By punya mishra and matthew koehler
t his is the age of cool tools.
Facebook, iPhone, Flickr, blogs,
cloud computing, Smart Boards,
You Tube, Google Earth, and GPS are
just a few examples of new technologies that bombard us from all directions. Often our reaction when we
see a new toy is one of surprise and
pleasure. These toys are cool!
As individuals we see a new technology and can appreciate its coolness, but as educators we wonder how
these tools can be used for teaching.
The fact that a technology is innovative and popular does not make it an
educational technology. We hear common refrains: “Technology should not
drive pedagogy,” or “Technology is
just a tool, a means to an end, not the
end itself.” But these technologies have
the potential to fundamentally change
the way we think about teaching and
learning.
What Is Technology Anyway?
Someone once suggested that technology is all the new stuff that appeared
after we were born. The stuff that
was around before we arrived on the
planet we often take for granted. To
the over- 30 crowd, a car is not really
a technology, but a website is. To children born in the 1990s, neither cars
nor websites are examples of technology, whereas iPods and Wii gaming
systems are.
We would argue that almost everything that is artificial—the clothes
we wear, the cars we drive, the pencils
we use to scribble notes, and the computers we use to browse the Web—is
technology, whether low tech or high
tech.

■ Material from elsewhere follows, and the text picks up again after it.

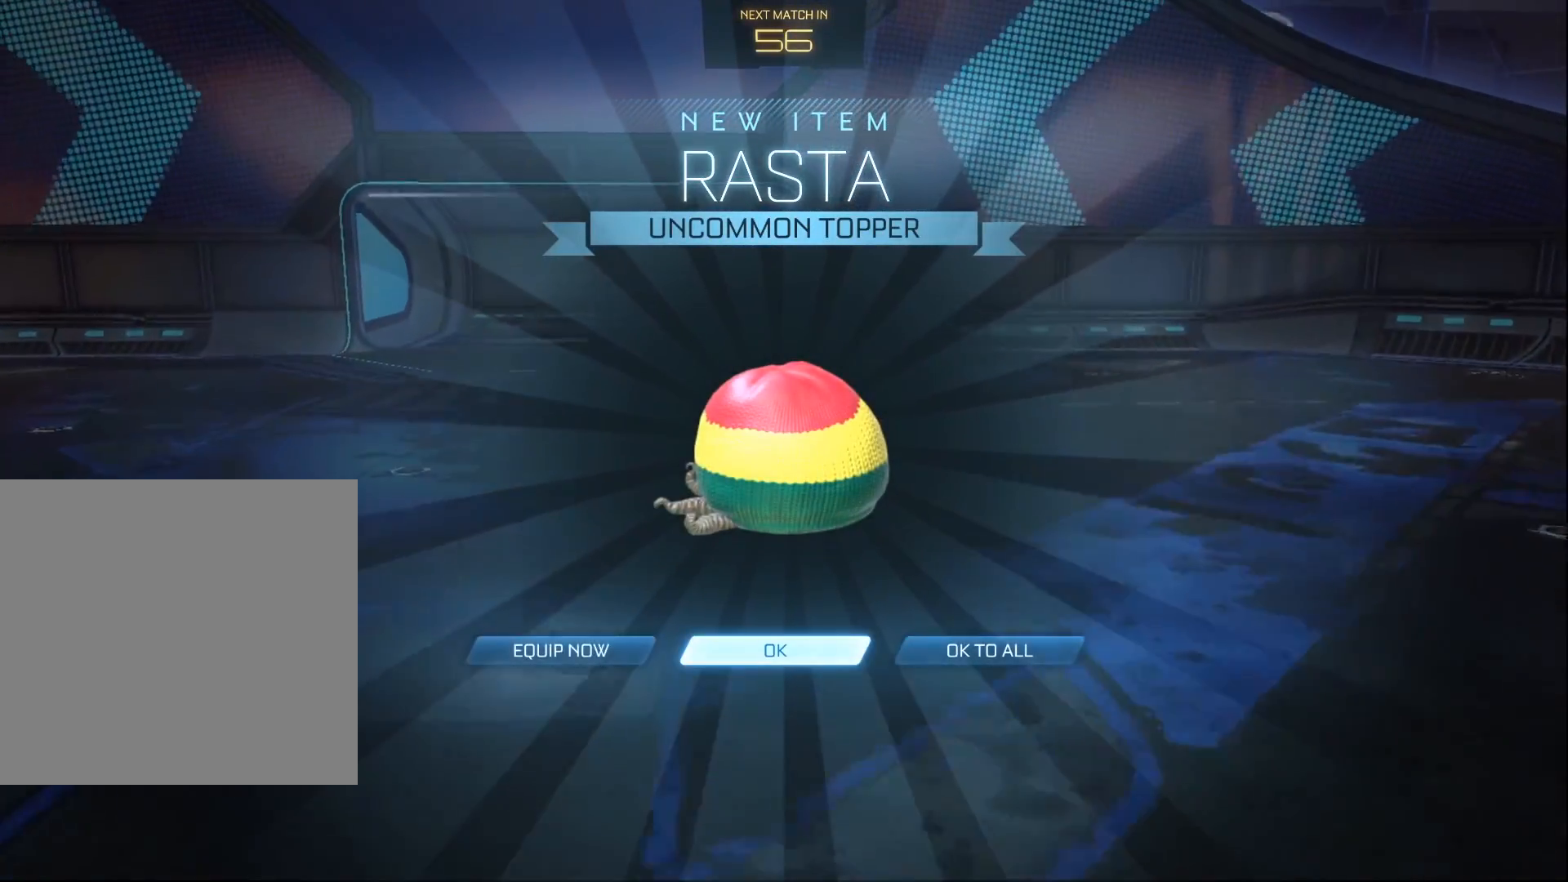
{"buttons": [], "left_stick": "center", "right_stick": "center", "events": []}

But each of these technologies
has affordances and constraints, potentials and problems that we as educators need to understand before we
can start using them for pedagogical
purposes.
Repurposing these cool tools for educational purposes, however, is not simple. If educators are to repurpose tools
and integrate them into their teaching,
they require a specific kind of knowledge
that we call technological pedagogical
and content knowledge (TPACK).
What about Pedagogy and Content?
As educators, our job involves teaching (pedagogy) students specific
subject matter (content). Many years
ago, Lee Shulman, then a professor
at Michigan State University, made a
provocative suggestion. He said that
teachers have specialized knowledge
that sets them apart from other professions. He argued that this special
knowledge lies at the intersection of
content and pedagogy—at the intersection of what we teach and how we
teach it. He called this special pedagogical content knowledge (PCK).
For example, a highly trained mathematician would not necessarily be a
great teacher of math. She might lack
knowledge of core pedagogical issues,
such as an understanding of students,
their developmental trajectory, conceptual misconceptions they may have,
and the best ways to present mathematical ideas to individual students.

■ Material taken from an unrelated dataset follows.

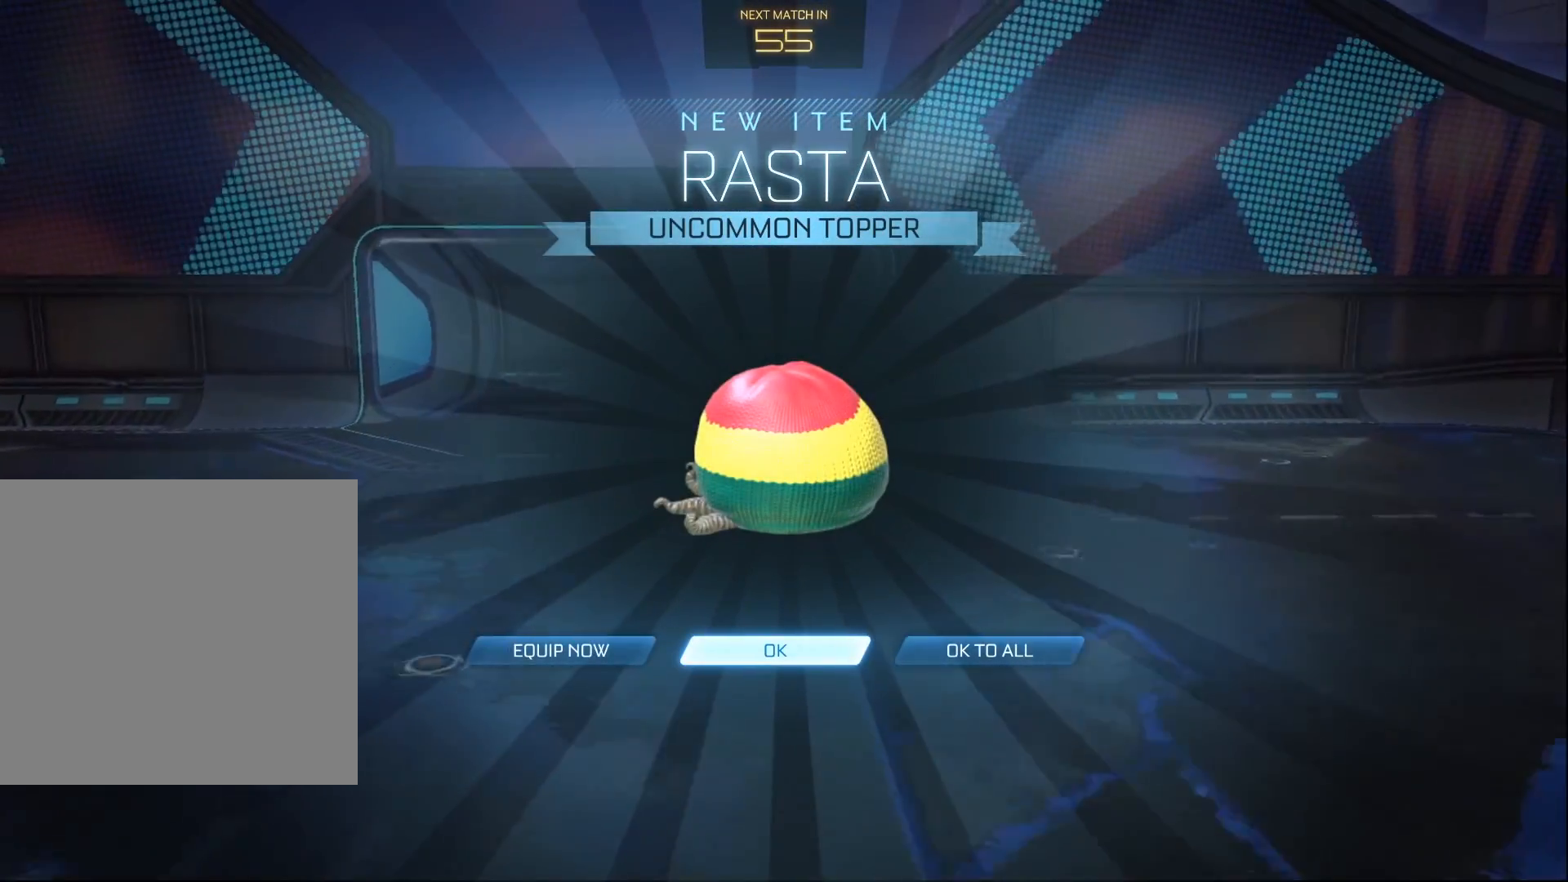
{"buttons": [], "left_stick": "center", "right_stick": "center", "events": []}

Quality teaching, Shulman argued, is
the transformation of content and the
act of teaching in a disciplined manner.
Teaching is not a process of picking up a few instructional techniques
and applying them. It emerges from
thinking deeply about the nature of a
discipline in conjunction with strategies for helping students learn that
discipline over time. In other words,
PCK is a kind of knowledge that goes
beyond knowledge of content or of
pedagogy taken in isolation. Teaching
requires the transformation of content
in ways that make it intellectually accessible to students.